*STUDY QUESTIONS*
1. Reproduce the passage of the lead poisoning article below that opens with the words containing "1Department of Surgery" and closes with "Preto, SP, Brazil.".
2. In the lead poisoning article below, on which day of pregnancy did the rats receive the lead acetate injection?
3. State whether each statement agrees with the lead poisoning article below, answering yes or no and quoting the deciding words:
(a) The pregnant rats were given a single intraperitoneal injection.
(b) The lacunae in the Meckel's cartilage of treated-group fetuses were larger.
(c) Lead stored in maternal bones can cause fetal alterations in later pregnancies.

[DOCUMENT EXTRACT Boundary: Start]

Journal of Applied Science & Environmental Management Vol. 15 No.1, March 2011, pp. 17 -19

Effects of Maternal Pb2+ Poisoning during Pregnancy on the Development of the Jaw (Meckel’s Cartilage) of Rat Fetus

1Brandini, D A; * 2Sala, M A; 2Lopes, R A

1Department of Surgery and Integrated Clinics, Faculty of Dentistry, São Paulo State University (UNESP), Araçatuba, SP, Brazil
2
Department of Morphology, Stomatology and Physiology, Faculty of Dentistry, University of São Paulo (USP), Ribeirão Preto, SP, Brazil.
*Email: masdmatt@gmail.com

Code Number: ja11004

ABSTRACT

The purpose of this study was to investigate the effects of maternal lead poisoning during pregnancy on the development of the jaw (Meckel’s cartilage) of rat fetuses by histologic and morphometric methods. Pregnant rats received a single intraperitoneal injection of 2.5 mg of lead acetate/100g body weight on the 10th day of pregnancy. Meckel’s cartilage of fetuses of the lead-treated group showed smaller volume density and size of the lacunae, as well as modification of the lacunae shape. Moreover, the number density of lacunae and the volume density of the matrix increased significantly in the Meckel’s cartilage in treated group fetuses. The results suggest that lead poisoning during the period of organogenesis can induce disturbances in the development and differentiation of the fetal stomatognathic system. Reducing the consumption of alcoholic beberages and smoking cessation by women in childbearing age, along with a strict policy of control of the environmental lead exposure can bring great benefits to the future generations of children.

Lead is toxic to living things. The metal can be free in the environment or in industrialized products such as gasoline, derived from fuel combustion and cement production, cigarettes, mobile batteries, alloys used in fuses, crystals, foods of animal or vegetal origin, plastic stabilizers, biocides used in wood preservation, welding with lead and jewelry (Sanin et al., 1998). During the last decades the reduction of exposure to lead have been attained by decreasing the metal content in house paints, plumbing, insecticides, batteries, milk, whisky, wine and cutlery. Several researches on bioengineering were devoted to develop materials for lead-free solder, with the aim of improving public health conditions. Nowadays, there is great concern in avoiding the presence of pregnant women in endemic areas of lead contamination in order to protect their reproductive health and the development of their children. However, lead from other sources such as tobacco, Cannabis sp. and alcohol can also intoxicate user women. Furthermore, the sub clinical intoxication of non-pregnant women can cause fetal alterations in later pregnancies, by releasing of lead stored in the maternal bones. Most of the time, because of misdiagnosis, the problem is not considered (Gulson et al., 1998).

[DOCUMENT EXTRACT Boundary: End]
[STORED DATA Boundary: Start]

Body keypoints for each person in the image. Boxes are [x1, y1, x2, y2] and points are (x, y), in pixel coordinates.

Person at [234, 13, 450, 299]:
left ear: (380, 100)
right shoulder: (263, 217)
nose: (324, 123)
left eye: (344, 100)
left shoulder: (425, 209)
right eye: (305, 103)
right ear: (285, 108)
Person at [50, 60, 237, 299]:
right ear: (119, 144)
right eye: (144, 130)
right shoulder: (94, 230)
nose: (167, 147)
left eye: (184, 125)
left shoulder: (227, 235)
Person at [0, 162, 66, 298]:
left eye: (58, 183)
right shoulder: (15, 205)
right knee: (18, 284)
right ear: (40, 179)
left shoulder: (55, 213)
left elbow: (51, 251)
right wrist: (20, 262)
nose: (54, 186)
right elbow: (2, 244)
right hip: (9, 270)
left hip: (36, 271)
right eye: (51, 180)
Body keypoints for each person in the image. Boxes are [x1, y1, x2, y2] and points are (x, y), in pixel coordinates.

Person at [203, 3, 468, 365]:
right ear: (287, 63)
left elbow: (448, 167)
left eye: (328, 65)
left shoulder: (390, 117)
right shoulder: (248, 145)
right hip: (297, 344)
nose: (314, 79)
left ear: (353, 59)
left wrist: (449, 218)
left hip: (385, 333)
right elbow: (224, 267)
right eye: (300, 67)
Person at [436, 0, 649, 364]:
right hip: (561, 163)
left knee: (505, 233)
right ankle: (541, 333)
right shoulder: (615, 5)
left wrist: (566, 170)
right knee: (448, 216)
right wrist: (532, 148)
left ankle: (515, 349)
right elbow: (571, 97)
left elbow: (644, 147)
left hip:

[STORED DATA Boundary: End]

*YOUR RESPONSES*
1.
1Department of Surgery and Integrated Clinics, Faculty of Dentistry, São Paulo State University (UNESP), Araçatuba, SP, Brazil
2
Department of Morphology, Stomatology and Physiology, Faculty of Dentistry, University of São Paulo (USP), Ribeirão Preto, SP, Brazil.

2. On the 10th day of pregnancy.

3.
(a) Yes: "Pregnant rats received a single intraperitoneal injection of 2.5 mg of lead acetate/100g body weight"
(b) No: "showed smaller volume density and size of the lacunae"
(c) Yes: "the sub clinical intoxication of non-pregnant women can cause fetal alterations in later pregnancies, by releasing of lead stored in the maternal bones"